KING: Behind one door waits a viscous tiger; behind the other, a fair lady. Now the prisoner must choose!
ME: Hey, if I open them both, will the tiger just eat the lady?
KING: That’s not… you don’t… c’mon, man.
today a man told me that he didn’t like my piercings then got mad when i said he looked like a thumb.
we really living in the the most difficult section of someone’s AP gov exam in 2053
the banana is probably the most versatile fruit – can’t think of another fruit that can also be used as a gun, boomerang, or phone
[Element Support Group]
Fire: I’ve been having a hard time controlling my temper
Water: I’ve been welling up a bit more often too
Earth: I think we all just need to feel more grounded
Wind: Man you guys whine a lot
Surprise: Well I didn’t see that coming
6 YEAR OLD RENOVATOR: So over here we’ll tear up the carpet, and obviously add a lot of furniture, as the floor will be lava.

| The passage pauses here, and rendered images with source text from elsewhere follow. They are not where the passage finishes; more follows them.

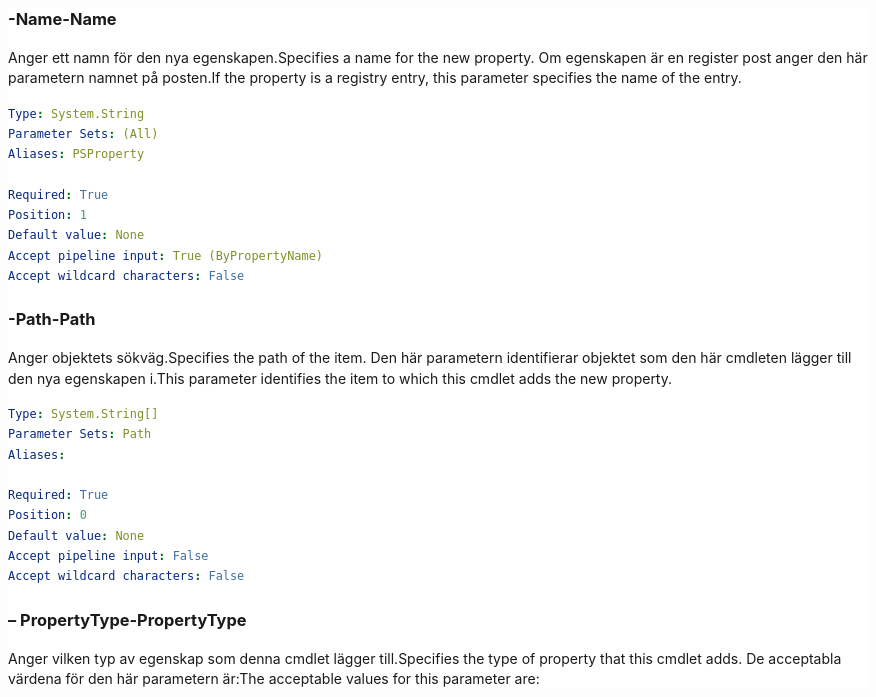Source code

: ### <span data-ttu-id="beafb-165">-Name</span><span class="sxs-lookup"><span data-stu-id="beafb-165">-Name</span></span>

<span data-ttu-id="beafb-166">Anger ett namn för den nya egenskapen.</span><span class="sxs-lookup"><span data-stu-id="beafb-166">Specifies a name for the new property.</span></span>
<span data-ttu-id="beafb-167">Om egenskapen är en register post anger den här parametern namnet på posten.</span><span class="sxs-lookup"><span data-stu-id="beafb-167">If the property is a registry entry, this parameter specifies the name of the entry.</span></span>

```yaml
Type: System.String
Parameter Sets: (All)
Aliases: PSProperty

Required: True
Position: 1
Default value: None
Accept pipeline input: True (ByPropertyName)
Accept wildcard characters: False
```

### <span data-ttu-id="beafb-168">-Path</span><span class="sxs-lookup"><span data-stu-id="beafb-168">-Path</span></span>

<span data-ttu-id="beafb-169">Anger objektets sökväg.</span><span class="sxs-lookup"><span data-stu-id="beafb-169">Specifies the path of the item.</span></span>
<span data-ttu-id="beafb-170">Den här parametern identifierar objektet som den här cmdleten lägger till den nya egenskapen i.</span><span class="sxs-lookup"><span data-stu-id="beafb-170">This parameter identifies the item to which this cmdlet adds the new property.</span></span>

```yaml
Type: System.String[]
Parameter Sets: Path
Aliases:

Required: True
Position: 0
Default value: None
Accept pipeline input: False
Accept wildcard characters: False
```

### <span data-ttu-id="beafb-171">– PropertyType</span><span class="sxs-lookup"><span data-stu-id="beafb-171">-PropertyType</span></span>

<span data-ttu-id="beafb-172">Anger vilken typ av egenskap som denna cmdlet lägger till.</span><span class="sxs-lookup"><span data-stu-id="beafb-172">Specifies the type of property that this cmdlet adds.</span></span>
<span data-ttu-id="beafb-173">De acceptabla värdena för den här parametern är:</span><span class="sxs-lookup"><span data-stu-id="beafb-173">The acceptable values for this parameter are:</span></span>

Cooking/baking shows need a normal guy in the corner for context
Everything else would seem a lot more impressive if you could also see me accidentally setting fire to myself again in the background
Doctor: How long ago did you injure your shoulder?
Women: 9:45am on Monday at work
Men: Sometime between yesterday and 2002
Elsa: 🎶 the cold never bothered me anyway
People of Arendelle: sorry to interrupt b-but some of us have literal hypothermia and-
Elsa: [shrug] well I’m not bothered
My kid asked where babies come from and I said everywhere, man, they’re worldwide.
My bank statement is just a visual record of bad decisions.
Crucifixion art is so depressing. Every time I look at Jesus, I can’t help thinking…I’ll never have abs like that.
[Alien Vs Predator]
alien: feeling pretty unwelcome in this country lately
predator: oh man look at those cute kids over there
I saw a fat kid sitting on a seesaw all by himself. I stopped and waited for another kid to fall from the sky. I left disappointed.
Fly restaurant:
Waiter, there’s a man in my soup
“I hope to find you well.”
I’m sure I had one dug somewhere on my vast estate.
It’s 2014 and somehow we still don’t have a car mirror that can make objects appear exactly as far away as they are.
The good news is it wasn’t a bug. The bad news is I beat the crap out of a black bean on the floor with my shoe.
*picks out all the marshmallows from your Lucky Charms*
*replaces them with Flintstones vitamins*You looked a little sickly.
Because you know I’m all about that data, ‘bout that data. No trouble. I’m all about that data, ‘bout that data. No trouble.
Me: (accidentally crushes the World’s Smallest Violin)
Guy who owns the World’s Second Smallest Violin: aw yea baby my time to shine
[at dinner]
Me: *rubbing sugar on my gums*
Wife: What are you doing?
Me: I dunno…saw some cool guy doing it in the bathroom
Today I spent an extra $10 to get to $50, just so I could get a $15 gift card. My wife is so proud.
Me: My therapist says I use sex for validation.
Parking garage attendant: Not here you don’t, pal.
*opens present
HER: What is this?
ME: It’s The One Ring. I fought orcs for it.
HER: They didn’t have that Michael Kors bag I showed you?
my favorite part of watching any sport is when the announcer tells us that in order for the team to win they have to score more points than the other team, & when they fall short & lose the game i like to shake my head & say to myself, “should’ve listened to the announcer.”
the fossil record doesn’t preserve skin so there’s no proof dinosaurs didn’t have tattoos
I can’t wait until my kids have a place of their own so I can come barging through their door & say “what’s for dinner? I don’t like that. Can you give me money for McDonald’s?”